*** Tekstfragment
Als beginpunt voor de termijn kan in dit geval worden uitgegaan van het verhoor van verdachte op 10 december 2004. Vanaf dat moment kon verdachte in redelijkheid de verwachting hebben dat tegen hem strafvervolging zou worden ingesteld.
De zaak is uiteindelijk op de terechtzitting behandeld op 23 juli 2007, na een termijn van ruim 31 maanden.
Bij de beoordeling is verder van belang de ingewikkeldheid van de zaak, de positie en de proceshouding van verdachte, de wijze waarop en de voortvarendheid waarmee de zaak door het openbaar ministerie is behandeld.
Het gaat hier niet om een bijzonder ingewikkelde zaak, afgezien van de vraag in welke juridische context de gepleegde feiten moeten worden geplaatst. Verdachte heeft volledig openheid van zaken gegeven.
Het tijdsverloop is op geen enkele wijze aan de proceshouding van verdachte te wijten geweest. Door de officier van justitie is aangevoerd dat de beslissing om tot vervolging over te gaan wel is genomen binnen een termijn van twee jaar, maar dat doet niet af aan het gegeven dat voor verdachte op geen enkele manier is gebleken van een voortvarende handelwijze van de officier van justitie gericht op zijn vervolging. Er is evenmin gebleken van bijzonder omstandigheden, terwijl de officier van justitie evenmin een verklaring heeft gegeven voor het lange tijdsverloop.
De vraag is welk rechtsgevolg hieraan moet worden verbonden. In de regel behoort overschrijding van de redelijke termijn te leiden tot strafvermindering, in gevallen waarin sprake is van een tijdsverloop van twee jaar of meer. Duidelijk is dat het tijdsverloop in deze zaak langer is geweest als wenselijk.
Voor niet-ontvankelijkverklaring van de officier van justitie in zijn vervolging is slechts in uitzonderlijke gevallen plaats indien het relevante tijdsverloop drie jaar of meer bedraagt. Dit laatste doet zich hier niet voor.
De economische politierechter zal derhalve met deze overschrijding rekening houden indien de vraag welke straf behoort te worden opgelegd aan de orde komt bij het bepalen van een eventuele straftoemeting.
Vrijspraak
Naar het oordeel van de economische politierechter is niet wettig en overtuigend bewezen dat de verdachte het tenlastegelegde heeft begaan.
De verdachte behoort hiervan te worden vrijgesproken.
******
*** Verstrekte records
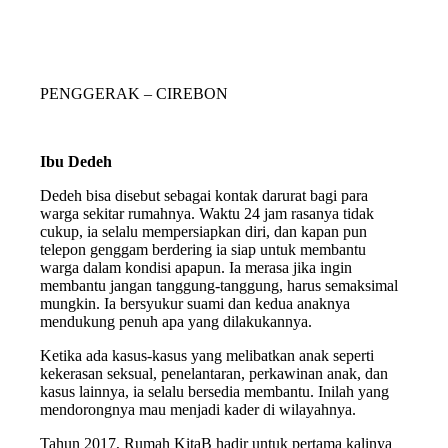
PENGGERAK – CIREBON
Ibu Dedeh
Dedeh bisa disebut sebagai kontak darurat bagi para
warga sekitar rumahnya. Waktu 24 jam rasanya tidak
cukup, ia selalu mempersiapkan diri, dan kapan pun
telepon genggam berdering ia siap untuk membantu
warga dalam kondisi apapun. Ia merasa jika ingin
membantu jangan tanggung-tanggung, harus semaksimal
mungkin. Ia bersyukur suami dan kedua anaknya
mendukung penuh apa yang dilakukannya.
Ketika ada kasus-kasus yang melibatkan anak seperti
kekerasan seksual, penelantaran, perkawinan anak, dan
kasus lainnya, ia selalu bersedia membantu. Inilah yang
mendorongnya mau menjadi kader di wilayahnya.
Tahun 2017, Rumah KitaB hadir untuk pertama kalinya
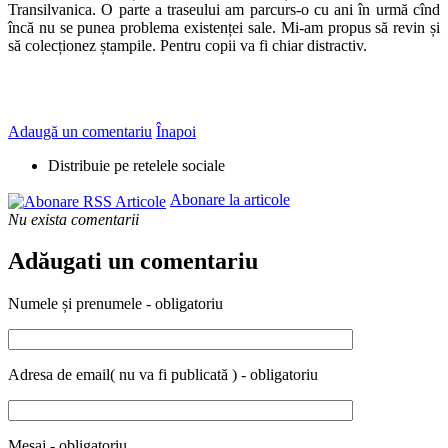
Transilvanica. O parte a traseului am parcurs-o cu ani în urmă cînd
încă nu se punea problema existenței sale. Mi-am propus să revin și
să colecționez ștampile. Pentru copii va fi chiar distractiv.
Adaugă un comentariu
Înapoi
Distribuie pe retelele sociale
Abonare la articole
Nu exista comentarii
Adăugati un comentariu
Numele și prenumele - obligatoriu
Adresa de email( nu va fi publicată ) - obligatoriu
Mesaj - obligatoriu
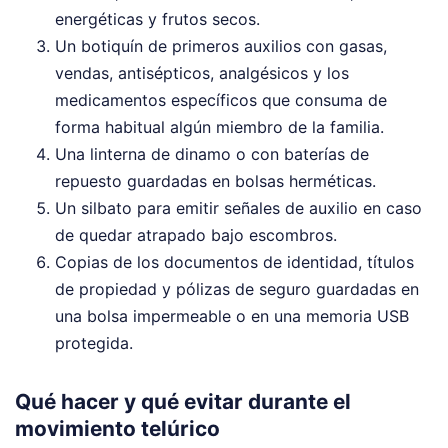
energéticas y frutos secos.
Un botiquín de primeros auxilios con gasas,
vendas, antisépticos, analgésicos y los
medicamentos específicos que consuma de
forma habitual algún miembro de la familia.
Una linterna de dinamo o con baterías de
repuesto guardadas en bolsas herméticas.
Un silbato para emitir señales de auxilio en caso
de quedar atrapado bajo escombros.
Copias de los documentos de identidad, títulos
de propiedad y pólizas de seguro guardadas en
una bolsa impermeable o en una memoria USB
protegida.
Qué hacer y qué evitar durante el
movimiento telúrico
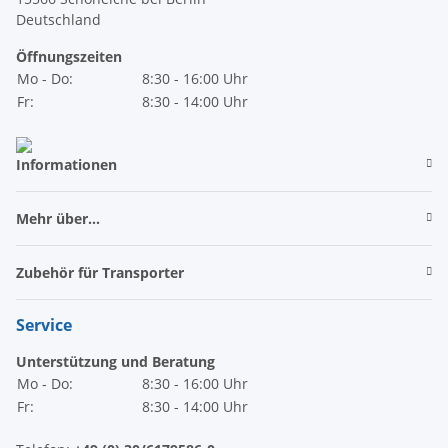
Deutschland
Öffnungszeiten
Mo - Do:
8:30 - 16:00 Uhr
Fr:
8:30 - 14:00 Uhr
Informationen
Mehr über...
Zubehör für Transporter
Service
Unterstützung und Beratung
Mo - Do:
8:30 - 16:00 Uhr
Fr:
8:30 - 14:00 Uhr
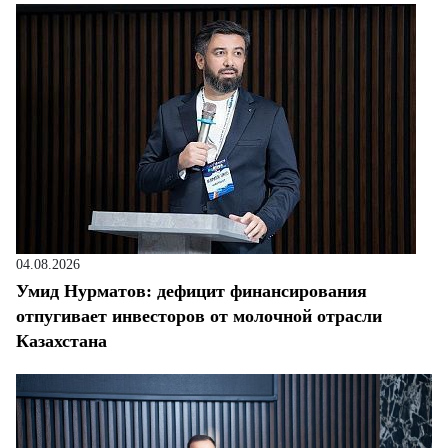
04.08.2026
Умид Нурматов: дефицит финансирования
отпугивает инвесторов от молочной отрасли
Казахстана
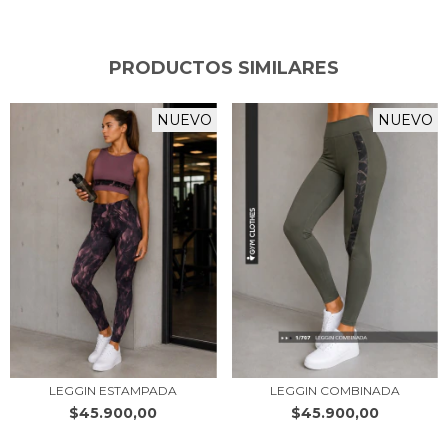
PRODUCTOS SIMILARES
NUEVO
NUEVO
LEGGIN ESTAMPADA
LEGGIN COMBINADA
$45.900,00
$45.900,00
******
# Opgave
Geef het deel van de tekst over de redelijke termijn woordelijk terug, beginnend bij "Bij de beoordeling" en doorlopend tot en met "ministerie is behandeld.". De records spelen hierbij geen enkele rol.

# Uitgewerkte opgave
Bij de beoordeling is verder van belang de ingewikkeldheid van de zaak, de positie en de proceshouding van verdachte, de wijze waarop en de voortvarendheid waarmee de zaak door het openbaar ministerie is behandeld.